When Al Wahda did not move, Al Kamali removed himself from the side. Wahda relented. Common tactics in Europe; revolutionary here.
Hamdan Al Kamali's move to Ligue 1 can break logjam for UAE footballers
Hamdan Al Kamali's move to the French club Lyon could shake the foundations of UAE football.
How top national players interact with their domestic clubs may have just changed irrevocably. The career paths of the nation's best young talents could also now lead them abroad, finally, and at an early age.
Al Kamali may be the first successful instance of "player power" wielded by an Emirati footballer. Lyon wanted him; he wanted Lyon. When Al Wahda did not move, Al Kamali removed himself from the side. Wahda relented. Common tactics in Europe; revolutionary here.
The UAE's football leaders long have recognised that a key tactic in arresting the nation's slide into international irrelevance is to allow young players to hone their talents abroad.
Historically, club officials have backed the idea, too - as long as it did not pertain to their own Emirati stars.

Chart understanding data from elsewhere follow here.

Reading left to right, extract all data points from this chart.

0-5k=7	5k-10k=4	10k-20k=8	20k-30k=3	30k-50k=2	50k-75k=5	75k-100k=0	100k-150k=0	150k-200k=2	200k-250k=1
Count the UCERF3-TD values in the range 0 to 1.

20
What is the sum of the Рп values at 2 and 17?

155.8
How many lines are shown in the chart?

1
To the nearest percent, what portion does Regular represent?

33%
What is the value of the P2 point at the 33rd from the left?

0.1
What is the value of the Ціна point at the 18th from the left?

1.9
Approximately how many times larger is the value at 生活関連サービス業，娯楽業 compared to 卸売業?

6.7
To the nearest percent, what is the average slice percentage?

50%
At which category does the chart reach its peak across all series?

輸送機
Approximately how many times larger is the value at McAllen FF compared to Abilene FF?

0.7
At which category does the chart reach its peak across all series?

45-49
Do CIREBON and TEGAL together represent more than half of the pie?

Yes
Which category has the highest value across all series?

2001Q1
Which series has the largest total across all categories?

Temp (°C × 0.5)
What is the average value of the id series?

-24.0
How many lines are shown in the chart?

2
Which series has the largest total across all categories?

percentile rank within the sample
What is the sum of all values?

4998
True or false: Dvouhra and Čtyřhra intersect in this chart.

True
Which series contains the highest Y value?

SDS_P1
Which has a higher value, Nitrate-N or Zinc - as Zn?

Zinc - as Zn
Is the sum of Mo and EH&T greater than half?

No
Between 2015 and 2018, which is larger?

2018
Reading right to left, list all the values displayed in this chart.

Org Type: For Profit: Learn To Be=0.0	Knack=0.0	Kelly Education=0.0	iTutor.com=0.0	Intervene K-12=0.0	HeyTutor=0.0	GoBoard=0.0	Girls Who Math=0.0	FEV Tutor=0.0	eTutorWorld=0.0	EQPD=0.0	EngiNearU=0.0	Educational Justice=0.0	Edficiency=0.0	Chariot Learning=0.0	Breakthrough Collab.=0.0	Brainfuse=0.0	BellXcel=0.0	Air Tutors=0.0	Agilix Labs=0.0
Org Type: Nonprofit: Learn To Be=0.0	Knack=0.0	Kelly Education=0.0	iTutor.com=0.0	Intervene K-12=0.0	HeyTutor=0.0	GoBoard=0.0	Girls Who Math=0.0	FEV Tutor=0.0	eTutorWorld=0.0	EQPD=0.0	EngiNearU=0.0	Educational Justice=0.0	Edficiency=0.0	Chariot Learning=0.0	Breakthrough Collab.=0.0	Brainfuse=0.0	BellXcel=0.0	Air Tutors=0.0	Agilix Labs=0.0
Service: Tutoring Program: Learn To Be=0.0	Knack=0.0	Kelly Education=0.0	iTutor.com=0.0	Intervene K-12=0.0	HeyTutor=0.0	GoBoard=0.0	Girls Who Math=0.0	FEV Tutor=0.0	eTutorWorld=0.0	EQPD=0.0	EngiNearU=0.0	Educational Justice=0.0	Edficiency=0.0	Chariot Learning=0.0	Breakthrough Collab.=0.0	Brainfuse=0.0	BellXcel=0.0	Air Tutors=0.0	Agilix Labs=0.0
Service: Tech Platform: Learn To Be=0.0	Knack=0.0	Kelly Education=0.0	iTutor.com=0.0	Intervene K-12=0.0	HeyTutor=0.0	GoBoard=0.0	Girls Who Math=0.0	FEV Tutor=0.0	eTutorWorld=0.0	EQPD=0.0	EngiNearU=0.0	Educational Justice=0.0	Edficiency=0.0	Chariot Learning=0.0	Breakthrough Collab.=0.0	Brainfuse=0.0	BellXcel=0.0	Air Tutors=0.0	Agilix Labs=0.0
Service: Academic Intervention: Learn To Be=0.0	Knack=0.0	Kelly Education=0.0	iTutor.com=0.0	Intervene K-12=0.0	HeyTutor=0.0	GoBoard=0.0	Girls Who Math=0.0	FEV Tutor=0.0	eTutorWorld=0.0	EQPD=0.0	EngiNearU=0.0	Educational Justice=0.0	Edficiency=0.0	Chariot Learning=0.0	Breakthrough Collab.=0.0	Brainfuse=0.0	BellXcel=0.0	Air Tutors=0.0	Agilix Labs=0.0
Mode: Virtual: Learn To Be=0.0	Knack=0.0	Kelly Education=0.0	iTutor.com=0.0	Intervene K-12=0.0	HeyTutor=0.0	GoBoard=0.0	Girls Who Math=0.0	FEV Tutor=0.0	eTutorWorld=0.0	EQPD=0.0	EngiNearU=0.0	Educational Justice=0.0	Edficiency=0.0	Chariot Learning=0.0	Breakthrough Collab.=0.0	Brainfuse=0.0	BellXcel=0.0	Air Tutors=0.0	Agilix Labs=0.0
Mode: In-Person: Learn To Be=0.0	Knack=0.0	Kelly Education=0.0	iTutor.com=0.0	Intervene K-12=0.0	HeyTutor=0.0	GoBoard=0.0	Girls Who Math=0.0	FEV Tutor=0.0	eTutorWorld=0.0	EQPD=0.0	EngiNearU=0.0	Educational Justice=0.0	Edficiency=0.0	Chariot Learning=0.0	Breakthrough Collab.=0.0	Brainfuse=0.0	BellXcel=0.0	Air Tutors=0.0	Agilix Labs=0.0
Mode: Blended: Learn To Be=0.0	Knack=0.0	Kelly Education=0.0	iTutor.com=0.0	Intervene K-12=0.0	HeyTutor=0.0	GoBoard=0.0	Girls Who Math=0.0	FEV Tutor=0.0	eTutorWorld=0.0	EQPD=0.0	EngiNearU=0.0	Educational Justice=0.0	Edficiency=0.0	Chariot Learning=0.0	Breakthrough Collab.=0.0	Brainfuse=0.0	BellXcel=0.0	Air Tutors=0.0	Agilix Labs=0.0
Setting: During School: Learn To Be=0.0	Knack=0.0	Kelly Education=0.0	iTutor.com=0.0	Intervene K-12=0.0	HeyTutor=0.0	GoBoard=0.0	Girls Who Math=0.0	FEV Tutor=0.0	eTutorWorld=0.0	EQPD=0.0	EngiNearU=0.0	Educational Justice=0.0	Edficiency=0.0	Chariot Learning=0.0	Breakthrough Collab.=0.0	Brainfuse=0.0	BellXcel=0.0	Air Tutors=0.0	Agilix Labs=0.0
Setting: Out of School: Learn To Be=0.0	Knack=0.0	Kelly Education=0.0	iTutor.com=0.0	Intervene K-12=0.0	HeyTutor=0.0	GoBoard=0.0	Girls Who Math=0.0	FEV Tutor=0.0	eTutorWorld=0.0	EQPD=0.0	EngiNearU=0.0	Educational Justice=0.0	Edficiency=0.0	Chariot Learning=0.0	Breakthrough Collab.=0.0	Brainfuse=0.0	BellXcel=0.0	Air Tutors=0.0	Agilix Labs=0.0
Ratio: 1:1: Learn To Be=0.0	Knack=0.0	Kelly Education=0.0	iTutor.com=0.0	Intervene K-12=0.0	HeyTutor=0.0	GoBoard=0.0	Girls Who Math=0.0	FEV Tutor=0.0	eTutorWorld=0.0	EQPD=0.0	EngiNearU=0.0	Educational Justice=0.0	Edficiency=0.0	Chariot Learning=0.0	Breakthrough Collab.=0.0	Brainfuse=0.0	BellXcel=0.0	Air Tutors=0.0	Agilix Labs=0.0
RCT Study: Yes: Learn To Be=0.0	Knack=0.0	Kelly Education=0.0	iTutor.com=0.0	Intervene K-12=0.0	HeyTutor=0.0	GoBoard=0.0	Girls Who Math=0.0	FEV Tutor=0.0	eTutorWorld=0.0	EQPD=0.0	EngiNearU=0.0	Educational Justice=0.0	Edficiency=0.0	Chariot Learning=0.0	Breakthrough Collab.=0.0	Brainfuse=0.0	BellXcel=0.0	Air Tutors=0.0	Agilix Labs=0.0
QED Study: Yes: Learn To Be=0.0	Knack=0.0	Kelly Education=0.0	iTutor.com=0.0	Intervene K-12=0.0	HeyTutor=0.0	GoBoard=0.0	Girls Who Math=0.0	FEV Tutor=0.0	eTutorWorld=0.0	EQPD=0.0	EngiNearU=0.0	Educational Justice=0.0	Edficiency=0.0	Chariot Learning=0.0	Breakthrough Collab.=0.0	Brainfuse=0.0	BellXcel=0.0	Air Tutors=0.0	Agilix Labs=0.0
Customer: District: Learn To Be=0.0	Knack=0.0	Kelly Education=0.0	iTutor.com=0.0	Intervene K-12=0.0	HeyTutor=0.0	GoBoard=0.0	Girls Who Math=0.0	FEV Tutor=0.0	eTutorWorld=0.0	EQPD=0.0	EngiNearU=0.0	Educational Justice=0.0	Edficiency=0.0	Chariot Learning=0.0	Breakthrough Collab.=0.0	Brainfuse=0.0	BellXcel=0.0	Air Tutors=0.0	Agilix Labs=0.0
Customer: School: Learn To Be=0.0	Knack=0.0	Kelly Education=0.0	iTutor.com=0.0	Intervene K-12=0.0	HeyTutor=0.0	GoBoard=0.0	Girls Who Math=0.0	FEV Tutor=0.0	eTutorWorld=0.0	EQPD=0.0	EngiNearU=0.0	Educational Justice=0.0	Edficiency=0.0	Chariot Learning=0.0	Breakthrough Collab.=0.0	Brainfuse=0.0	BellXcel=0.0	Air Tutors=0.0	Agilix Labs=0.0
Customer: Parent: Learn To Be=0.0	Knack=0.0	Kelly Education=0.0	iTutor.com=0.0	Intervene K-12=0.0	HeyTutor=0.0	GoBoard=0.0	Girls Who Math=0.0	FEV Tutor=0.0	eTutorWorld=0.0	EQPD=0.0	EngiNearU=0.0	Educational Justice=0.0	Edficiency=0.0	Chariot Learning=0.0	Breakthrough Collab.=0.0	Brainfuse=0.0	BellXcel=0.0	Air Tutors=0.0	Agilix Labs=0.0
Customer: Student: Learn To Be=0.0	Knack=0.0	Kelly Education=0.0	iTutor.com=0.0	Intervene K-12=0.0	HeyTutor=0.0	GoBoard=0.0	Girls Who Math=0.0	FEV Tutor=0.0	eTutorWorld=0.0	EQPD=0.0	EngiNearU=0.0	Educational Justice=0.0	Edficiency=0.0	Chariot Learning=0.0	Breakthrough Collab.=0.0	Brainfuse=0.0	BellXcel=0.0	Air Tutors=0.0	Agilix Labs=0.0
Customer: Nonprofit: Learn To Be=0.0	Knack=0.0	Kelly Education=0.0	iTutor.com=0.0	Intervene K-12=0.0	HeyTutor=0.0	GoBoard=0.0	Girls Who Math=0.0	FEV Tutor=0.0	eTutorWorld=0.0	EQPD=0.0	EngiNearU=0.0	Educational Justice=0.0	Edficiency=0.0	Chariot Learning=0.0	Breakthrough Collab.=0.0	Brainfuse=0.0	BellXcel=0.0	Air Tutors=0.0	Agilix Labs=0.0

Al Kamali's move could break this logjam. Yes, the tall and quick defender, a natural leader, a regular in Wahda's 2010 championship side, seems best prepared to make the leap to a Ligue 1 club. But the likes of Amer Abdulrahman (Baniyas), Omar Abdulrahman (Al Ain) and Ali Mabkhout (Al Jazira) also could find suitors.
The risk to domestic football is not as dire as perceived; clubs will not have their half-dozen best Emiratis stripped away.
Instead, if will be a player here, a player there, and if they survive the crucible of international club football, they will return to form the nucleus of stronger national teams.